By the end of our 12-day educational trip, my students knew the story all too well. That is not to say their minds were swayed. Cuba, a communist island just 90 miles from Florida, provides one of the greatest classrooms for American students to study news media, strategic communication and propaganda – and to learn firsthand the distinction.

These educational trips have been one of the few legal ways for Americans to travel to Cuba. But they also come with provisos – a steady diet of pro-government propaganda, an avoidance of controversial topics, and glowing tales of the heroics of Fidel Castro and Che Guevara.

About 100,000 Americans traveled to Cuba last year, a figure that rose substantially after President Obama eased restrictions in 2009. Although a travel ban remains in place, the administration announced further changes this month that could spur more U.S. tourism.

American tourists, who flocked to Cuba prior to the 1959 revolution, will find a country changed by more than a half century of Communist rule. The cigars, the rum, the nightlife – all remain central to trips to Cuba. But outside the bustling tourist center of Old Havana, the country’s crumbling infrastructure and pressing poverty can be shocking; enlightening.

For my students, the trip to one of the most controversial countries in the world was by turns fascinating, confusing and confounding. Students were confronted by a bewildering mix of pro-government propaganda and tearful entreaties from strangers on the street who hoped to travel to the United States.

“We see poverty here in the United States and we feel bad,” said Hunter Britten, one of my students. “Seeing the true poverty of Cuba was one of the most monumental moments in my life.”

As part of our curriculum, all students studied Cuba’s tightly controlled news media. We chatted with journalists from Granma, the official newspaper of the country’s Communist party, and visited the newsrooms of Radio Havana and Juventud Rebelde, a publication geared toward the country’s youth.

My students became savvy skeptics of Cuban media. On the streets, away from the scripted government messaging, students came to their own understanding as they explored Havana.

They visited Havana neighborhoods where aging buildings collapse with disturbing frequency, too often claiming the lives of Cuba’s poor. They interviewed citizens, who survive on an average monthly wage of $20 and rely on government rations of rice, cooking oil and bread; fish and meat are largely reserved for the country’s tourists and elites.

One of my students rose before sunrise to film Havana’s streets (to see student Marc Wai’s video of efforts to preserve Old Havana, go to: http://vimeo.com/103769375). Another studied Santeria, an Afro-Caribbean religion infused with Catholicism. Others examined the country’s education system, its obsession with baseball, its rich arts culture.

Cuba offers an incredible, controversial history for American tourists. Its 11 million inhabitants – and, yes, its government – have survived despite its tense relationship with the world’s most powerful country.

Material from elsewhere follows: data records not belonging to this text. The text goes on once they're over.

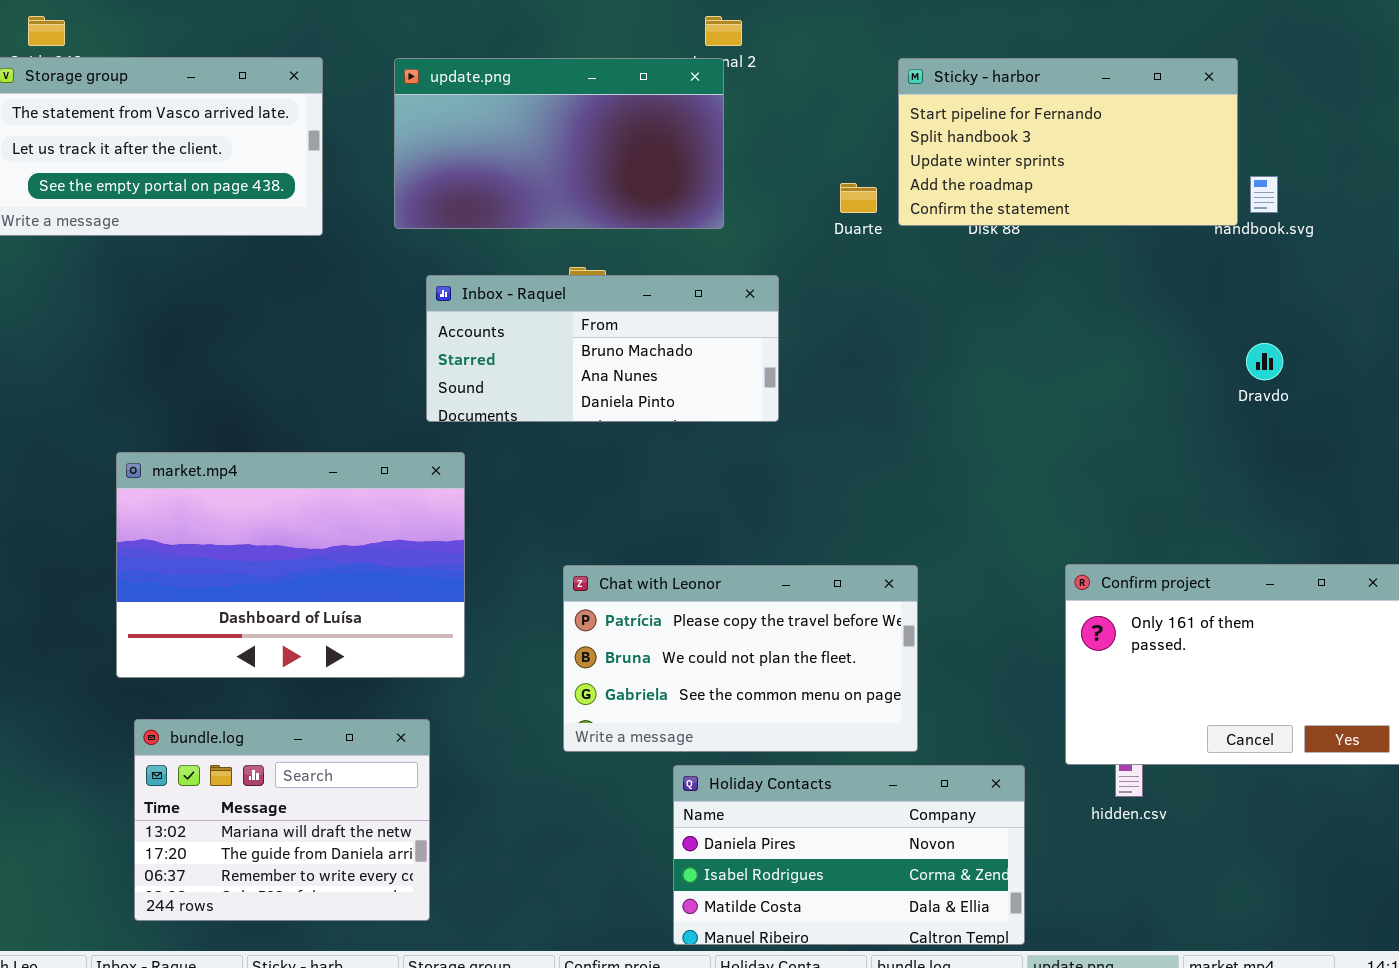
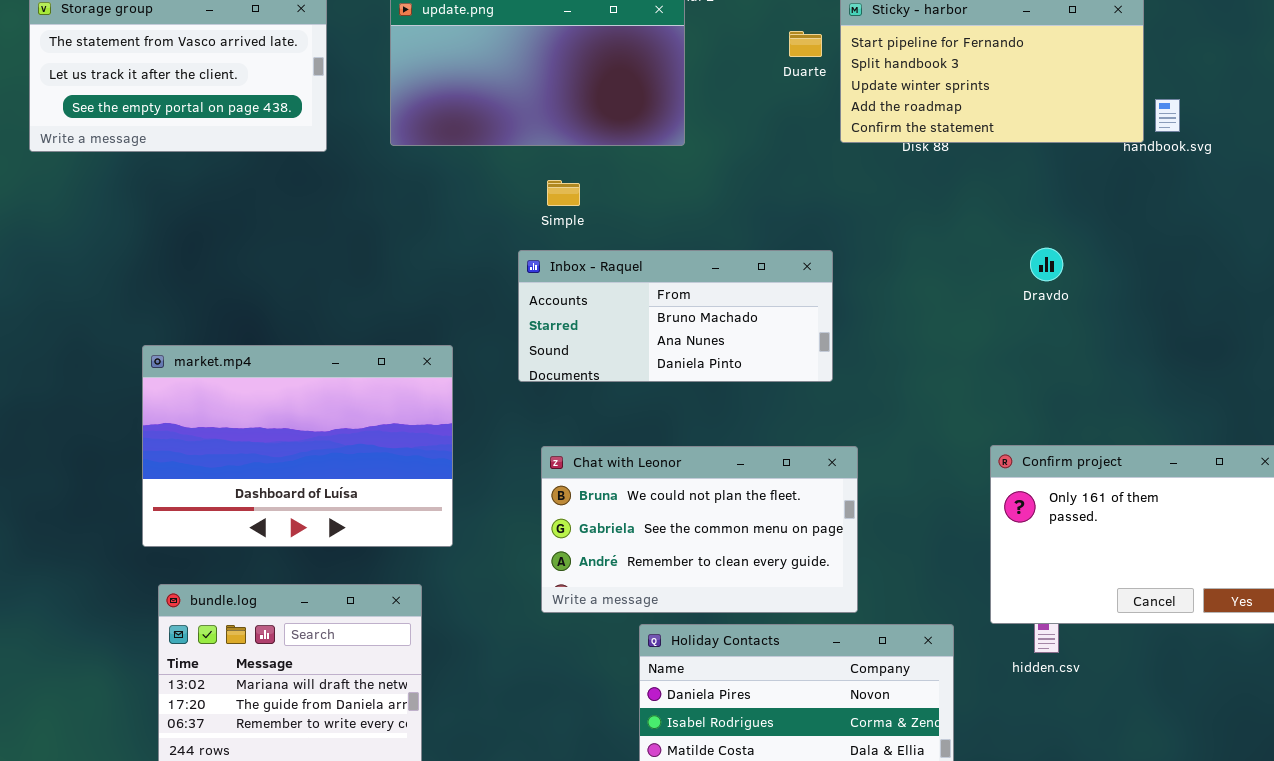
Duarte: [840,183,877,213] -> [789,31,822,57], moved
Inbox - Raquel: [426,275,779,422] -> [518,250,833,382], moved
Dravdo: [1246,343,1283,380] -> [1030,248,1063,281], moved
Chat with Leonor: [563,565,918,752] -> [541,446,858,613], scrolled down 1 row

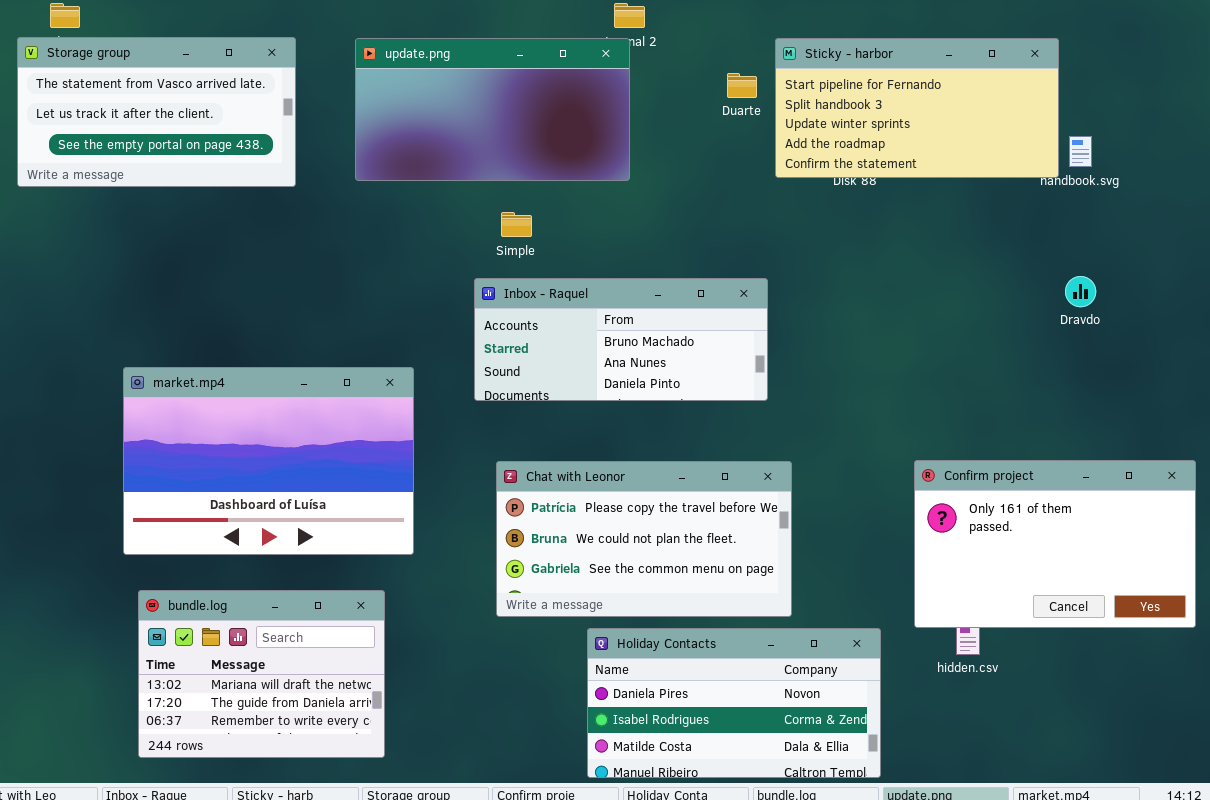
Dravdo: [1030,248,1063,281] -> [1065,276,1096,307], moved
Chat with Leonor: [541,446,858,613] -> [496,461,792,617], scrolled up 1 row

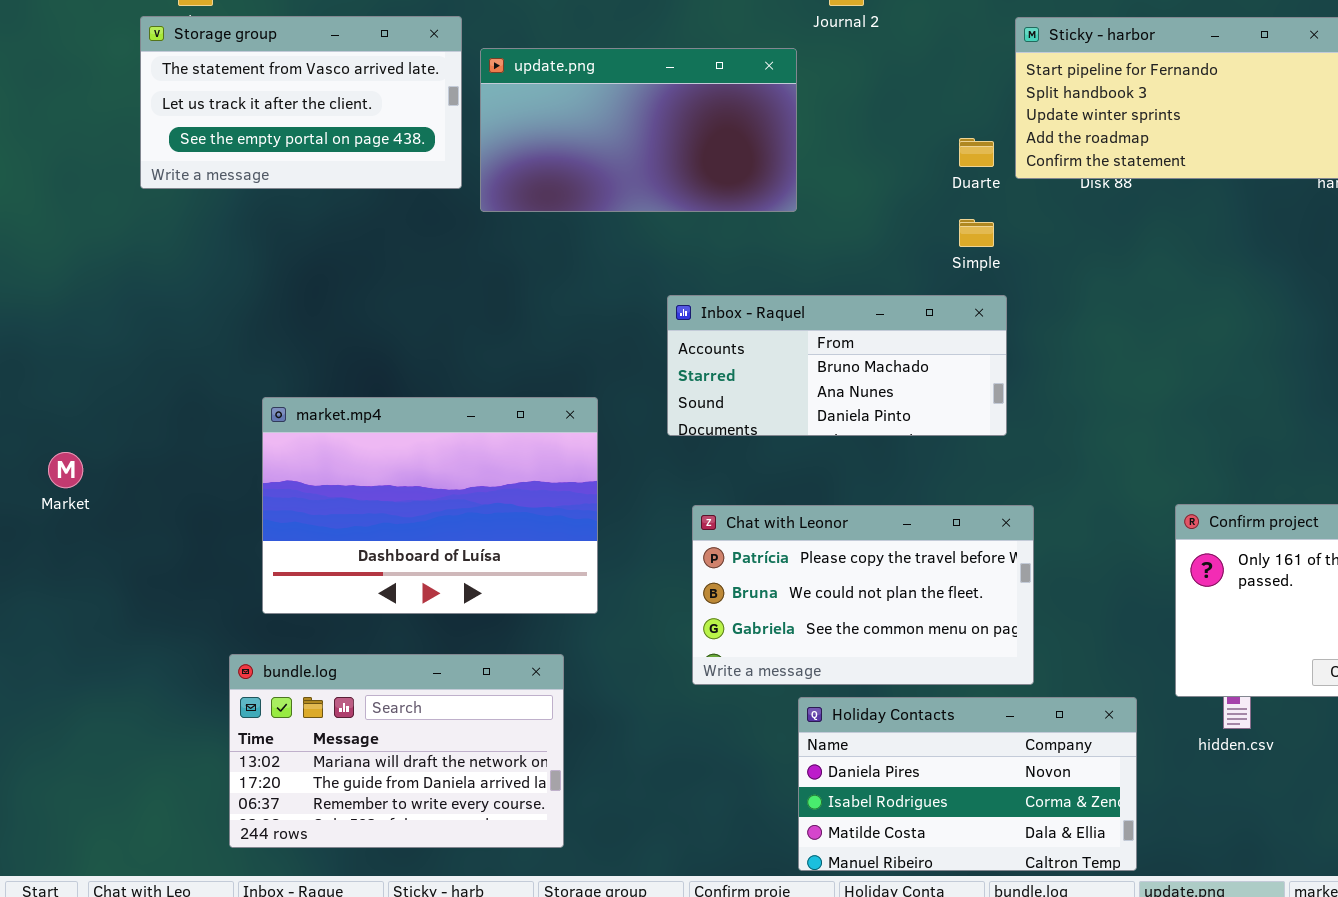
update.png: [355,38,630,181] -> [480,48,797,212], moved
Duarte: [727,73,757,98] -> [959,138,994,167], moved
Simple: [501,212,532,237] -> [959,219,994,247], moved
bundle.log: [138,590,385,758] -> [229,654,564,848], resized

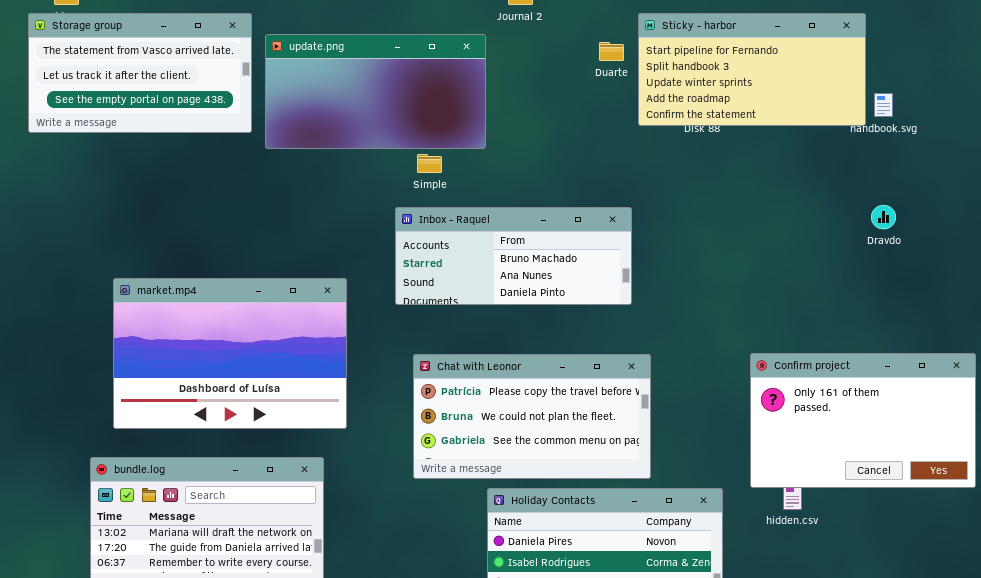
Duarte: [959,138,994,167] -> [599,42,624,61], moved
Simple: [959,219,994,247] -> [417,154,442,173], moved

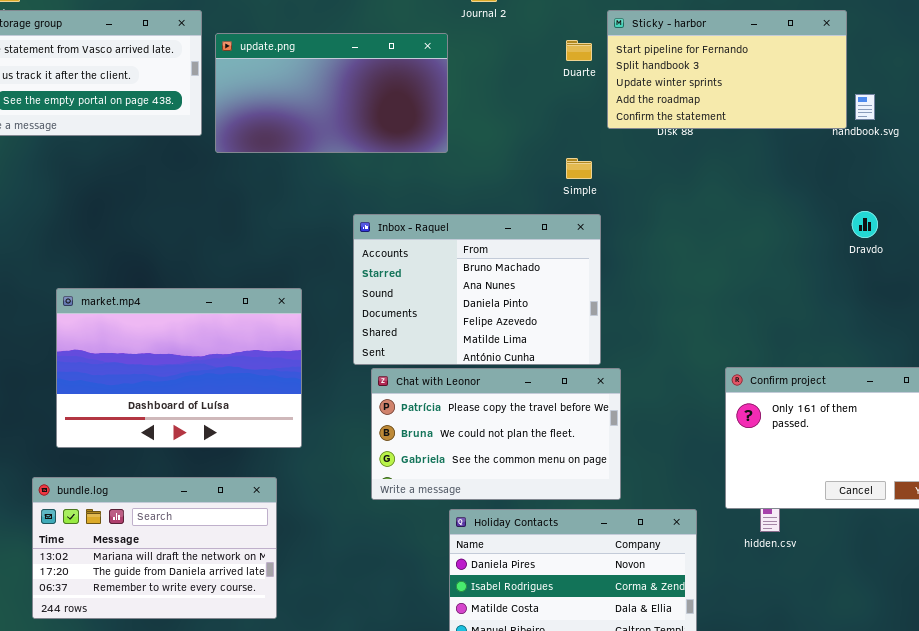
Simple: [417,154,442,173] -> [566,158,592,179], moved
Inbox - Raquel: [395,207,632,305] -> [353,214,601,365], resized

Under Raul Castro, Cuba has begun “perfecting socialism,” in the parlance of government communications. To the skeptical eye, these steps look like tepid moves toward a freer market. The government, for example, now allows private ownership of restaurants, called paladares. Bed-and-breakfasts have sprung up around Havana. Cubans can now sell their homes and cars, but change has been slow.

The thaw in relations with the U.S. may encourage further growth of Cuba’s private sector. Or, as the critics claim, it may backfire. After a single trip to Cuba, it isn’t my place to speculate. But it is clear to me that such trips are incredibly valuable to students’ development as critical thinkers and informed global citizens.

On the flight back to Miami last May, our plane erupted in cheers when the wheels touched down on U.S. soil. For many of the Cubans on board, it was the culmination of a lifelong fight to make it to U.S. shores. It was a powerful scene to witness – ecstatic Cubans, smiling, hugging and wiping away tears, and here and there in the rows, my students watching, witnesses to it all.

Benjamin Shors is a clinical assistant professor at the Edward R. Murrow College of Communication at Washington State University. He teaches the Murrow Global Expeditions program in Cuba.